I’m thinking about people being made to eat their words. I’m thinking about ripping up the newspaper with my photo on the front page and stuffing it into the mouths of all those teachers at Middlestock High School who said You’ll never amount to anything. And I’m thinking about my mother.
My mother didn’t say You’ll never amount to anything. She said You’ve got to try and make a success of yourself. And smiled as she sewed shame into the shapeless dresses I wore, poured failure over my cornflakes, and papered the walls of my bedroom with disappointment, so that all I heard was that rush of the ocean in my ears.

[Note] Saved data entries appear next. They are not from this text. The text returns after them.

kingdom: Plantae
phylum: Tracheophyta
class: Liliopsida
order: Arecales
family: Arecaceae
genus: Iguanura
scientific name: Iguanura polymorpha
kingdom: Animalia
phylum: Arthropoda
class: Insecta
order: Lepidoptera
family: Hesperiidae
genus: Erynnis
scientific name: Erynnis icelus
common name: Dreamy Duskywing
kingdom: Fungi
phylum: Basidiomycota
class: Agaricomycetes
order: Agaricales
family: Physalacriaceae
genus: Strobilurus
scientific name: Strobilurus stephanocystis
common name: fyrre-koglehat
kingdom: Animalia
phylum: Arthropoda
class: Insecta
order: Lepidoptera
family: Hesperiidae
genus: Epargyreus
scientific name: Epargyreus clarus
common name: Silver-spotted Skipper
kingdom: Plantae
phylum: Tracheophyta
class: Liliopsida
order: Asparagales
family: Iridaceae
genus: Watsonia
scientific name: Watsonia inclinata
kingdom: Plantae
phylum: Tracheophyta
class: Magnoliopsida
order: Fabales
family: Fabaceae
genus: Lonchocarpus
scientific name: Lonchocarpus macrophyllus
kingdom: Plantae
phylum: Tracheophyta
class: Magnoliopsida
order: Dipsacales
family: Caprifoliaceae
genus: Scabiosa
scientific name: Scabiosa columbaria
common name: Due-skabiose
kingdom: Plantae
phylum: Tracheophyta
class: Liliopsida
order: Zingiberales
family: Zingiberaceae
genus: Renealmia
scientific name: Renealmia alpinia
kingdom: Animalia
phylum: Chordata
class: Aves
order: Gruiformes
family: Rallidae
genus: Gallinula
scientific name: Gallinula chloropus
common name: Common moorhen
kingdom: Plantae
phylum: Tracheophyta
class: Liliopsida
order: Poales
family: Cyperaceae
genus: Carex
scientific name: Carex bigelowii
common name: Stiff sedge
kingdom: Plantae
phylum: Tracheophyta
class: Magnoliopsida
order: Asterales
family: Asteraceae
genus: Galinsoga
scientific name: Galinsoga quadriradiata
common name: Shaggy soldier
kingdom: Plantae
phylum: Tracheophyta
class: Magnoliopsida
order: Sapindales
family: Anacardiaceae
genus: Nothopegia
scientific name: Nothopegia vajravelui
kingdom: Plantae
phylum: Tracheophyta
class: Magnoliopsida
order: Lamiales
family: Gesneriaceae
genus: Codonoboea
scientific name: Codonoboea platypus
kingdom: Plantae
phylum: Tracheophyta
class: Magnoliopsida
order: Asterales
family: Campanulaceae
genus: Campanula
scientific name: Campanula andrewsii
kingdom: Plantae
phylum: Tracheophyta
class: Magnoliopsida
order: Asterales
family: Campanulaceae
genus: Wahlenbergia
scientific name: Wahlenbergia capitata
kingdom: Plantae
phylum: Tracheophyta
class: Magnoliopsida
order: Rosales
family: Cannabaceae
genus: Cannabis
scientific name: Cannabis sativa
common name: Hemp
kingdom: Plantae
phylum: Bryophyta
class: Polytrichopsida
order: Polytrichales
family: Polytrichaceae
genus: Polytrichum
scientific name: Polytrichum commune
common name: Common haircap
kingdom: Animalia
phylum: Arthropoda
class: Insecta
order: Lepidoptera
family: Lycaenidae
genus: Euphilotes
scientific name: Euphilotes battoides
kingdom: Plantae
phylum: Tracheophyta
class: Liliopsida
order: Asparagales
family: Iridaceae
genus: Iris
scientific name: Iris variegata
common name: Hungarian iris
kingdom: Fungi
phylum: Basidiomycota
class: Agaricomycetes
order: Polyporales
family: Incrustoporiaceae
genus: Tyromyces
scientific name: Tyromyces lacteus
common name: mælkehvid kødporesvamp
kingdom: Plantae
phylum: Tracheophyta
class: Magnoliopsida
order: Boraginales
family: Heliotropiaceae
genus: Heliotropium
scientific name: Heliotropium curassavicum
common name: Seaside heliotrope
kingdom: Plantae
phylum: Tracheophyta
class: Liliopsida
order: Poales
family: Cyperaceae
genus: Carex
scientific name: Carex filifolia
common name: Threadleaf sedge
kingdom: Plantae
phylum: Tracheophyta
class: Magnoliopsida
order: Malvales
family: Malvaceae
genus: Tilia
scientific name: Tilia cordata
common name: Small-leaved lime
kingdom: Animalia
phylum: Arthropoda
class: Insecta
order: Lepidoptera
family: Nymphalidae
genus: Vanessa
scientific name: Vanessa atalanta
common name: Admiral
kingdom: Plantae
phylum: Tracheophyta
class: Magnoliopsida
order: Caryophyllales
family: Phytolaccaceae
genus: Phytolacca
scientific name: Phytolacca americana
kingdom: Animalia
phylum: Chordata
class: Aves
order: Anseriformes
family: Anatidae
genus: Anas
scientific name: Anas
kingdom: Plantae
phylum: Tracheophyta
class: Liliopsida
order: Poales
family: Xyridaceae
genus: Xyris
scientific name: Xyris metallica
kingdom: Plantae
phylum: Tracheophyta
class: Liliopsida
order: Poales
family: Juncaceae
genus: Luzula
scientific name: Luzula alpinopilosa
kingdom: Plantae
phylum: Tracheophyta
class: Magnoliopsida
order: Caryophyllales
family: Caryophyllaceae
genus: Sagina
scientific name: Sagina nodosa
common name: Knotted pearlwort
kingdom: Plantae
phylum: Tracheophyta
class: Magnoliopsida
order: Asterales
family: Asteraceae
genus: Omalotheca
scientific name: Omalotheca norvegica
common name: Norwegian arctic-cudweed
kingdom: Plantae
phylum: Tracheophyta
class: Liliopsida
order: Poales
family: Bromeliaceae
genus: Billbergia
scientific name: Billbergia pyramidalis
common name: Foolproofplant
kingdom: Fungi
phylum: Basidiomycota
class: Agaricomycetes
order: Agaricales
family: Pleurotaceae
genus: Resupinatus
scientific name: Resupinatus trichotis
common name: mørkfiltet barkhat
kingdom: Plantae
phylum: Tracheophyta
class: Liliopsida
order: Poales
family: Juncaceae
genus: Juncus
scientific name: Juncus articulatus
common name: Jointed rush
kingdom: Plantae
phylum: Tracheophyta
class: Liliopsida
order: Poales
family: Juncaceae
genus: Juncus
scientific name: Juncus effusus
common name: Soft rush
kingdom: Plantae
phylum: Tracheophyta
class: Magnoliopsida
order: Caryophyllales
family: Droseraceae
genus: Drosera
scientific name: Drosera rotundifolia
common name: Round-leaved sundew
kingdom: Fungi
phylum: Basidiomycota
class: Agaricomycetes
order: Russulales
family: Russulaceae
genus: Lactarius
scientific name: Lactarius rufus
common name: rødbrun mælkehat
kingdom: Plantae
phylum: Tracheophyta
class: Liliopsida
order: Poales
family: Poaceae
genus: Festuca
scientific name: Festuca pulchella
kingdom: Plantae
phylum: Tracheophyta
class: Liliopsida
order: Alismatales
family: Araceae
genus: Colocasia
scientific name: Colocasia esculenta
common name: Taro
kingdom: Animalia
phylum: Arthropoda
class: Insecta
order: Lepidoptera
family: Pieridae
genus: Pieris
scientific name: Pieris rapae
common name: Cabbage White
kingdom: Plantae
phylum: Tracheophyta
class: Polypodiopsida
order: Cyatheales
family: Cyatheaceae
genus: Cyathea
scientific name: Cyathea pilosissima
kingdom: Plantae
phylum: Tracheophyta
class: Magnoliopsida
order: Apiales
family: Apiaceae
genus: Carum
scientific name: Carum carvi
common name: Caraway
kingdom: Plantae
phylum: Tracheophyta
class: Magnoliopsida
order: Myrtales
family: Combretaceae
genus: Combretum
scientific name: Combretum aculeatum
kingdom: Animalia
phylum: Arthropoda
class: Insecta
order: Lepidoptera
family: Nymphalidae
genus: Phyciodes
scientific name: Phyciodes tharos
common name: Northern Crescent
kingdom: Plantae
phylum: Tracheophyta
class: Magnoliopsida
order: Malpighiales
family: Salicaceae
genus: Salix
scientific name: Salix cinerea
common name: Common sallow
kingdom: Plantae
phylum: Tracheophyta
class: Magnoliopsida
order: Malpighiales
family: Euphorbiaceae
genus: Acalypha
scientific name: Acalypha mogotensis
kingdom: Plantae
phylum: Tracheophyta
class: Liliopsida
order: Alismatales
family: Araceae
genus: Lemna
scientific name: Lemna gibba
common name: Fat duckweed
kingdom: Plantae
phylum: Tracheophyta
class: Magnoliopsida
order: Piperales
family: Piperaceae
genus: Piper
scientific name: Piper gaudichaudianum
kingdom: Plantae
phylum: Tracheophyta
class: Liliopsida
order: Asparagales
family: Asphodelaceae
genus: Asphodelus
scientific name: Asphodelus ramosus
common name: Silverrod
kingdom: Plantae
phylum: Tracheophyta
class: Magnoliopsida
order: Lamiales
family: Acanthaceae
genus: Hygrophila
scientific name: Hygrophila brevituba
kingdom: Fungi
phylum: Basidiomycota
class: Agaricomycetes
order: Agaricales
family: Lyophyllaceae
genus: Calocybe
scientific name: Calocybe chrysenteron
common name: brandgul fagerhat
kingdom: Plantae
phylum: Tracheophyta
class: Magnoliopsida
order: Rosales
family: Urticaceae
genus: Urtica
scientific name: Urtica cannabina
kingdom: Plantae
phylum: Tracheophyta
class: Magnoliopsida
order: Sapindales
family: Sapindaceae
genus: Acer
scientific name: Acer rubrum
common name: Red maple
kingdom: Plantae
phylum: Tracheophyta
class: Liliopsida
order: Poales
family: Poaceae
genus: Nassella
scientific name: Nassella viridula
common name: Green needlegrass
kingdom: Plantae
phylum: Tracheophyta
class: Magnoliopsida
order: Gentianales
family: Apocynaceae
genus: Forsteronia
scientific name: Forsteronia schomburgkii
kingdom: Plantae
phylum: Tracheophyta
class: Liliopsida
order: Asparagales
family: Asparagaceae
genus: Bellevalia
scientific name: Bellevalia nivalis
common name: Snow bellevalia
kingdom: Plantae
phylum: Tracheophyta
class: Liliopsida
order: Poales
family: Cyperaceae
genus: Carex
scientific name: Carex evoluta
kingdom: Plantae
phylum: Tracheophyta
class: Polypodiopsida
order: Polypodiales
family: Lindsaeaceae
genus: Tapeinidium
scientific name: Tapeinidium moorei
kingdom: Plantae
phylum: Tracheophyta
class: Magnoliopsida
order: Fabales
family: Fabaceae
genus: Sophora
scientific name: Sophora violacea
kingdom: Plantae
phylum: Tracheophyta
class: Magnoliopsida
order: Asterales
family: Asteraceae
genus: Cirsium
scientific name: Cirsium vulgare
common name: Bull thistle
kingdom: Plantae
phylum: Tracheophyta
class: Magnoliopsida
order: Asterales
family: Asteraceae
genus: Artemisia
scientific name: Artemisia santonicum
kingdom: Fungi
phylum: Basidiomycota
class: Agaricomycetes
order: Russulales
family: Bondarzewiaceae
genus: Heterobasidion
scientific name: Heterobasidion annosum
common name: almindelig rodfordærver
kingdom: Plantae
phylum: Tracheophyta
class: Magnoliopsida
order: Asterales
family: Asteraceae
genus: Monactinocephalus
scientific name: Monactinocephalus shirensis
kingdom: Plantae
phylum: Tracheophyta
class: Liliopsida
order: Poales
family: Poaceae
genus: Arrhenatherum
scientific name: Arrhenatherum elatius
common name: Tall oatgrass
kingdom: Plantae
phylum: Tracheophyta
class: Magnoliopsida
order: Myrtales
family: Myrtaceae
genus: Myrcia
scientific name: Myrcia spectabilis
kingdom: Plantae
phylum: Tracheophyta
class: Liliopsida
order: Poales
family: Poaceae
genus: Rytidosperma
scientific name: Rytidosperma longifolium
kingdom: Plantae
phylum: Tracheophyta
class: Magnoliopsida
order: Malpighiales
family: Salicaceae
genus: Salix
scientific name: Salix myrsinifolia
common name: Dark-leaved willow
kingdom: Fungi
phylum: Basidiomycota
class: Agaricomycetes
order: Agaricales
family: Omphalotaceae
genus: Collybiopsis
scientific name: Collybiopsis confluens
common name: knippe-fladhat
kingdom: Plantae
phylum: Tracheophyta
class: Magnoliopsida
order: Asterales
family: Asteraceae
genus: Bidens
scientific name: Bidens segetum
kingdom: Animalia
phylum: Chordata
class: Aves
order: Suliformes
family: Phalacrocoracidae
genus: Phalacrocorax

So now I’m standing for the very last moment among all the Didn’t-Quite-Make-Its and the Better-Luck-Next-Times before I have to go to the front of the stage to be presented with my trophy, and what strikes me is the complete absence of resentment. All around me the other contestants are cheering and smiling and applauding, and I’m starting to feel quite humble. I’m thinking that if they can be noble in defeat, then I can be magnanimous in victory. The most wonderful thing, the thing I could never have anticipated, is that now I’m here tasting success, the bitterness flows away from me, gentle as the receding tide. If Rosemary Sanderson or Brian Fothergill or even Cheryl Hills were to walk up to me now, I would happily shake their hands.
I take a step forward. On my right, Contestant Number 9 starts to giggle. Contestant Number 7 grabs my arm roughly and pulls me back. Further along to the left, a fissure opens up in the line and Contestant Number 4 makes her way to the front of the stage like a bride going down the aisle. There’s a buzzing in my ears and a trickle of sweat runs down my back. Contestant Number 4 accepts the trophy and lifts it triumphantly above her head. Contestants 7 and 9 each hold onto one of my arms, ready to catch me if I should faint.
I’m thinking I might look out that old boyfriend, tell him I know the answer to his question. I know what goes on in a person’s mind before they drown.